Input »
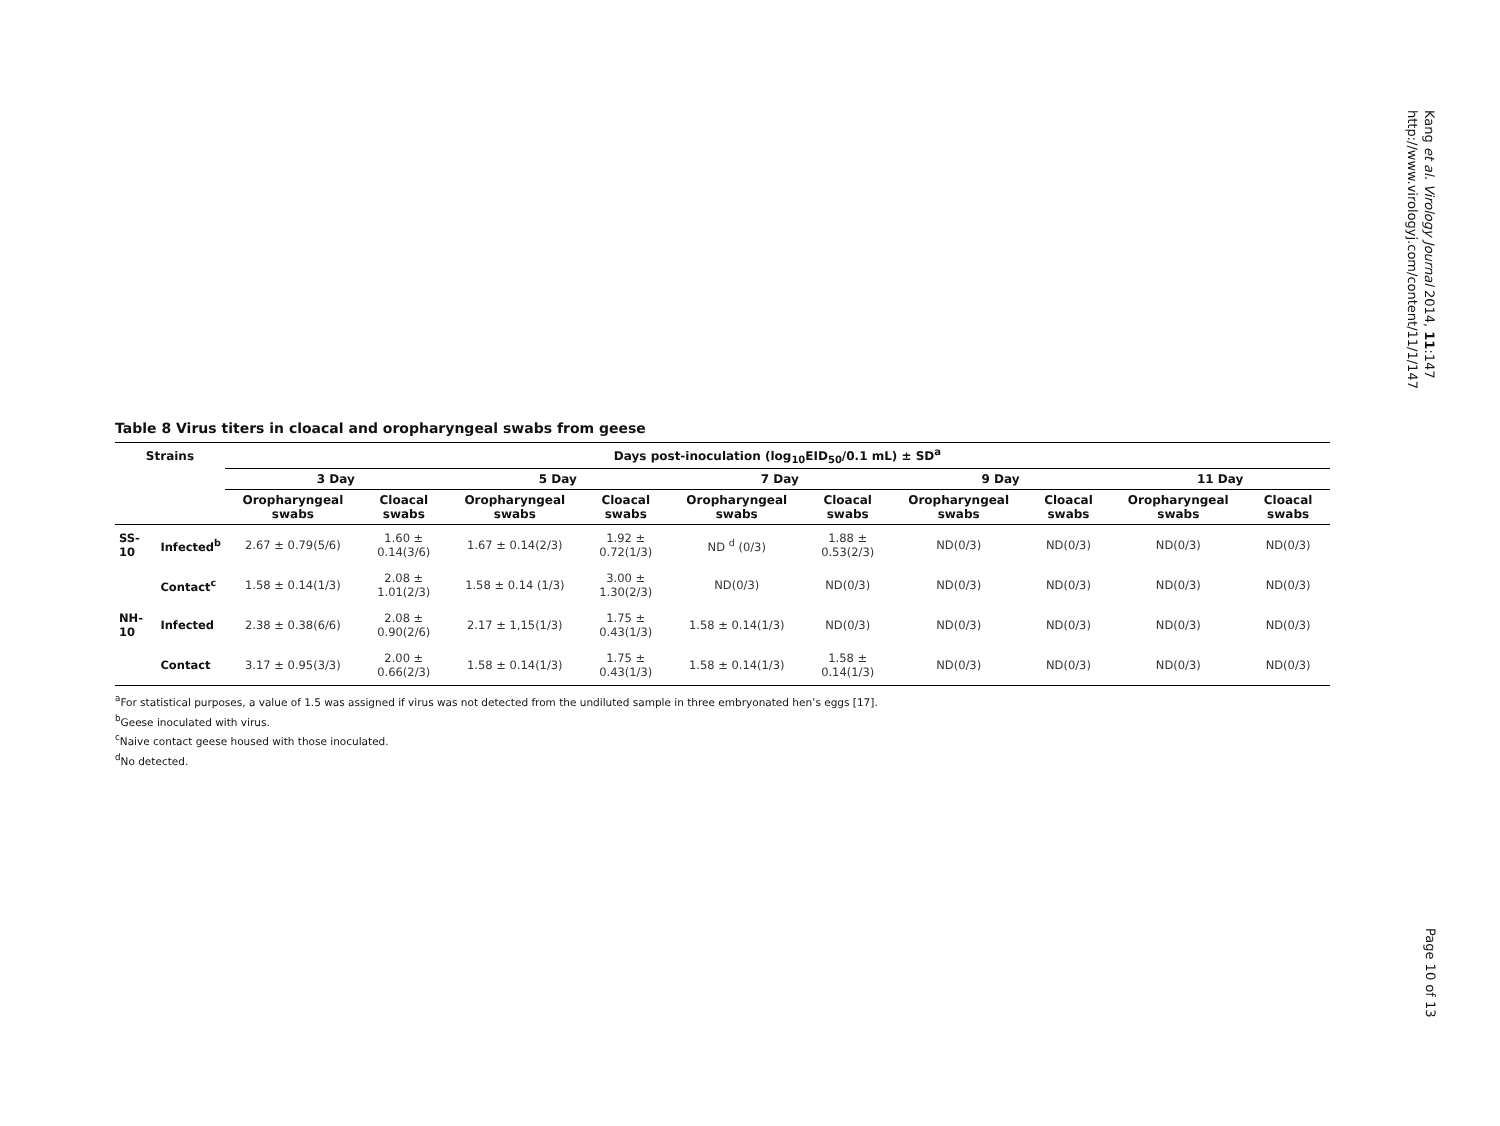Kang et al. Virology Journal 2014, 11:147
http://www.virologyj.com/content/11/1/147
Table 8 Virus titers in cloacal and oropharyngeal swabs from geese
| Strains | | Days post-inoculation (log<sub>10</sub>EID<sub>50</sub>/0.1 mL) ± SD<sup>a</sup> | | | | | | | | | |
| --- | --- | --- | --- | --- | --- | --- | --- | --- | --- | --- | --- |
| | | 3 Day | | 5 Day | | 7 Day | | 9 Day | | 11 Day | |
| | | Oropharyngeal swabs | Cloacal swabs | Oropharyngeal swabs | Cloacal swabs | Oropharyngeal swabs | Cloacal swabs | Oropharyngeal swabs | Cloacal swabs | Oropharyngeal swabs | Cloacal swabs |
| SS-10 | Infected<sup>b</sup> | 2.67 ± 0.79(5/6) | 1.60 ± 0.14(3/6) | 1.67 ± 0.14(2/3) | 1.92 ± 0.72(1/3) | ND <sup>d</sup> (0/3) | 1.88 ± 0.53(2/3) | ND(0/3) | ND(0/3) | ND(0/3) | ND(0/3) |
| | Contact<sup>c</sup> | 1.58 ± 0.14(1/3) | 2.08 ± 1.01(2/3) | 1.58 ± 0.14 (1/3) | 3.00 ± 1.30(2/3) | ND(0/3) | ND(0/3) | ND(0/3) | ND(0/3) | ND(0/3) | ND(0/3) |
| NH-10 | Infected | 2.38 ± 0.38(6/6) | 2.08 ± 0.90(2/6) | 2.17 ± 1,15(1/3) | 1.75 ± 0.43(1/3) | 1.58 ± 0.14(1/3) | ND(0/3) | ND(0/3) | ND(0/3) | ND(0/3) | ND(0/3) |
| | Contact | 3.17 ± 0.95(3/3) | 2.00 ± 0.66(2/3) | 1.58 ± 0.14(1/3) | 1.75 ± 0.43(1/3) | 1.58 ± 0.14(1/3) | 1.58 ± 0.14(1/3) | ND(0/3) | ND(0/3) | ND(0/3) | ND(0/3) |
<sup>a</sup> For statistical purposes, a value of 1.5 was assigned if virus was not detected from the undiluted sample in three embryonated hen’s eggs [17].
<sup>b</sup> Geese inoculated with virus.
<sup>c</sup> Naive contact geese housed with those inoculated.
<sup>d</sup> No detected.
Page 10 of 13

Your objective » Could you repeat each line above exactly as written? Omit the pictures.

Your response »
Kang et al. Virology Journal 2014, 11:147
http://www.virologyj.com/content/11/1/147
Table 8 Virus titers in cloacal and oropharyngeal swabs from geese
| Strains | | Days post-inoculation (log<sub>10</sub>EID<sub>50</sub>/0.1 mL) ± SD<sup>a</sup> | | | | | | | | | |
| --- | --- | --- | --- | --- | --- | --- | --- | --- | --- | --- | --- |
| | | 3 Day | | 5 Day | | 7 Day | | 9 Day | | 11 Day | |
| | | Oropharyngeal swabs | Cloacal swabs | Oropharyngeal swabs | Cloacal swabs | Oropharyngeal swabs | Cloacal swabs | Oropharyngeal swabs | Cloacal swabs | Oropharyngeal swabs | Cloacal swabs |
| SS-10 | Infected<sup>b</sup> | 2.67 ± 0.79(5/6) | 1.60 ± 0.14(3/6) | 1.67 ± 0.14(2/3) | 1.92 ± 0.72(1/3) | ND <sup>d</sup> (0/3) | 1.88 ± 0.53(2/3) | ND(0/3) | ND(0/3) | ND(0/3) | ND(0/3) |
| | Contact<sup>c</sup> | 1.58 ± 0.14(1/3) | 2.08 ± 1.01(2/3) | 1.58 ± 0.14 (1/3) | 3.00 ± 1.30(2/3) | ND(0/3) | ND(0/3) | ND(0/3) | ND(0/3) | ND(0/3) | ND(0/3) |
| NH-10 | Infected | 2.38 ± 0.38(6/6) | 2.08 ± 0.90(2/6) | 2.17 ± 1,15(1/3) | 1.75 ± 0.43(1/3) | 1.58 ± 0.14(1/3) | ND(0/3) | ND(0/3) | ND(0/3) | ND(0/3) | ND(0/3) |
| | Contact | 3.17 ± 0.95(3/3) | 2.00 ± 0.66(2/3) | 1.58 ± 0.14(1/3) | 1.75 ± 0.43(1/3) | 1.58 ± 0.14(1/3) | 1.58 ± 0.14(1/3) | ND(0/3) | ND(0/3) | ND(0/3) | ND(0/3) |
<sup>a</sup> For statistical purposes, a value of 1.5 was assigned if virus was not detected from the undiluted sample in three embryonated hen’s eggs [17].
<sup>b</sup> Geese inoculated with virus.
<sup>c</sup> Naive contact geese housed with those inoculated.
<sup>d</sup> No detected.
Page 10 of 13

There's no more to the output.